JAKARTA – Di tengah sorotan publik terhadap industri tambang, Harita Nickel justru menuai pujian atas komitmennya dalam menerapkan prinsip Good Mining Practices (GMP), khususnya dalam pengelolaan air tambang di Pulau Obi, Halmahera Selatan. Perusahaan ini dinilai menjadi contoh positif bagaimana industri ekstraktif bisa berjalan seiring dengan upaya pelestarian lingkungan.
Peneliti dari Institut Teknologi Bandung (ITB), Sonny Abfertiawan, menyebut Harita Nickel sebagai salah satu perusahaan yang serius dalam menjaga kualitas lingkungan, terutama dalam pengelolaan air di sekitar wilayah operasionalnya.

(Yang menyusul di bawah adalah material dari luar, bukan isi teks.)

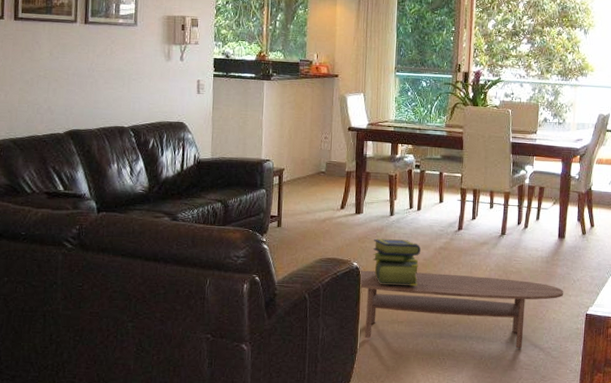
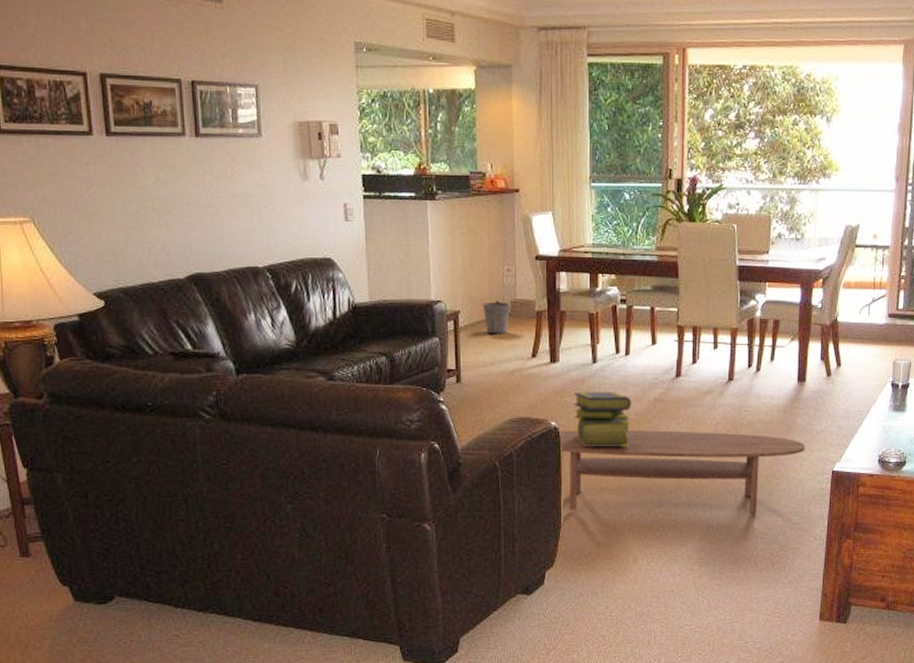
bucket: none [303,161,327,189] -> present [482,300,512,334]

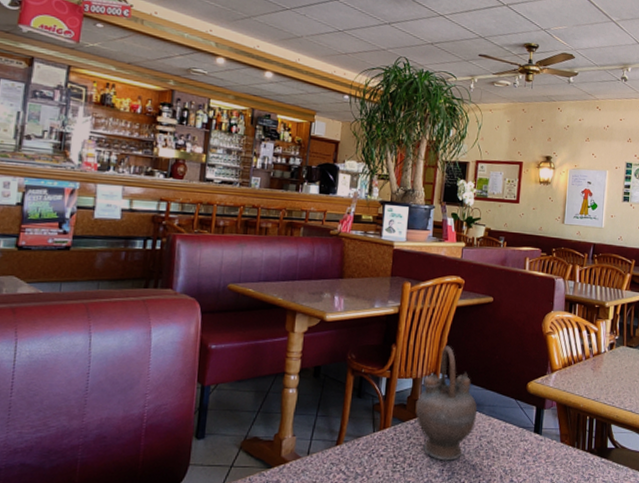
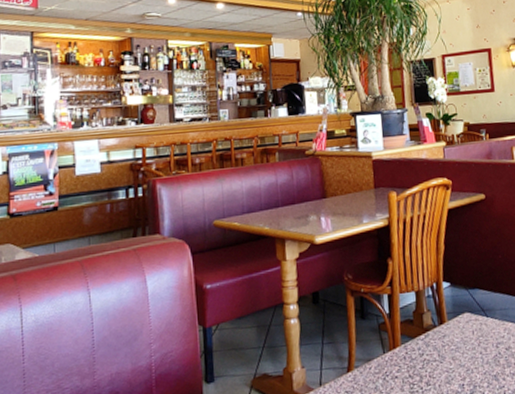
teapot: present [416,346,478,461] -> none [423,252,490,375]

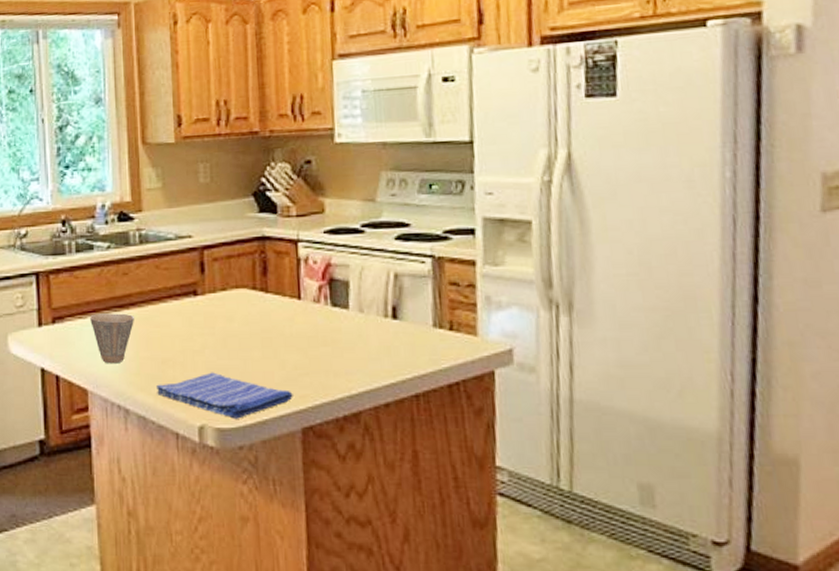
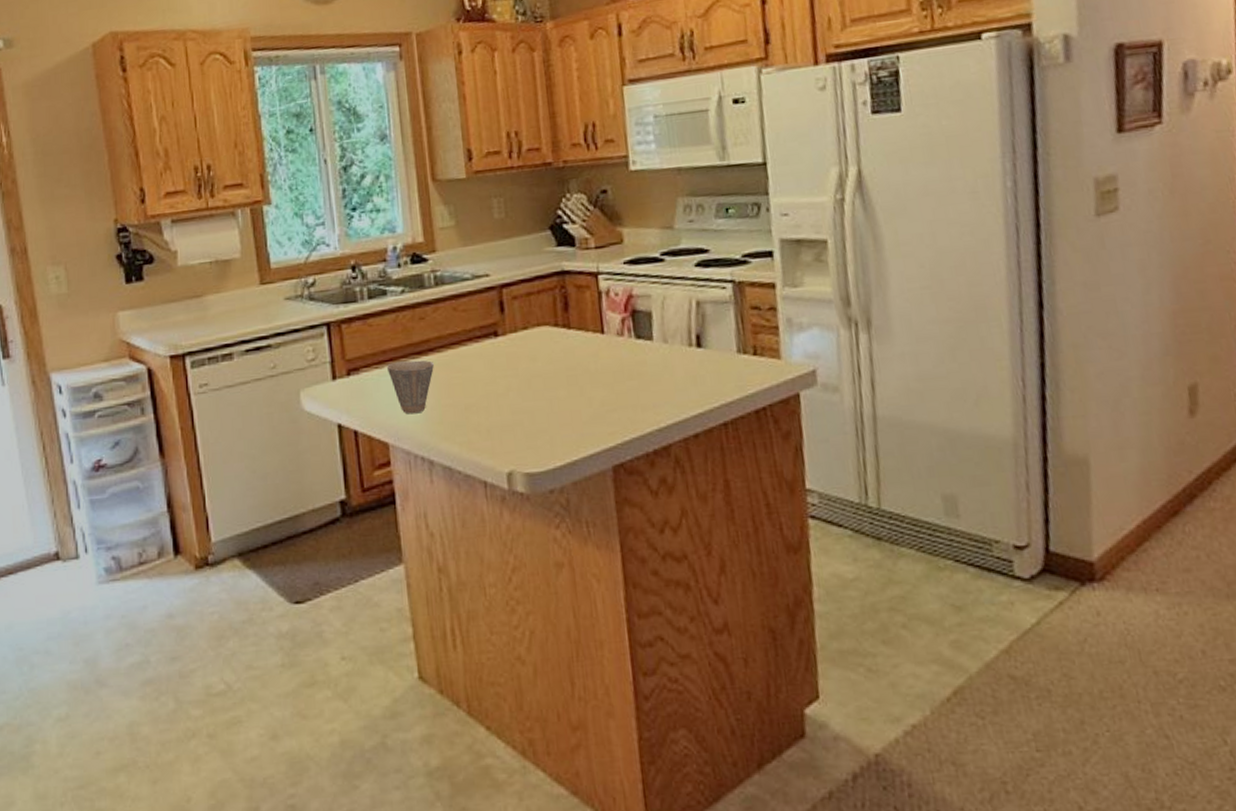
dish towel: present [157,372,293,419] -> none [461,415,602,462]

“Harita Nickel adalah salah satu perusahaan yang telah menerapkan prinsip GMP dengan serius, meski kita harus akui penerapan di lapangan akan selalu menghadapi tantangan karena kondisi alam yang sangat dinamis,” ujar Sonny dalam keterangannya.
Jaga Sungai dan Danau, Jaga Masa Depan
Pulau Obi bukan sekadar lokasi tambang. Di dalamnya terdapat aset lingkungan yang sangat berharga seperti Sungai Akelamo dan Danau Karo. Studi yang dilakukan menunjukkan bahwa kedua sumber air ini memiliki kualitas yang sangat baik dan volume aliran yang besar, sesuai dengan standar nasional SNI 6738:2015.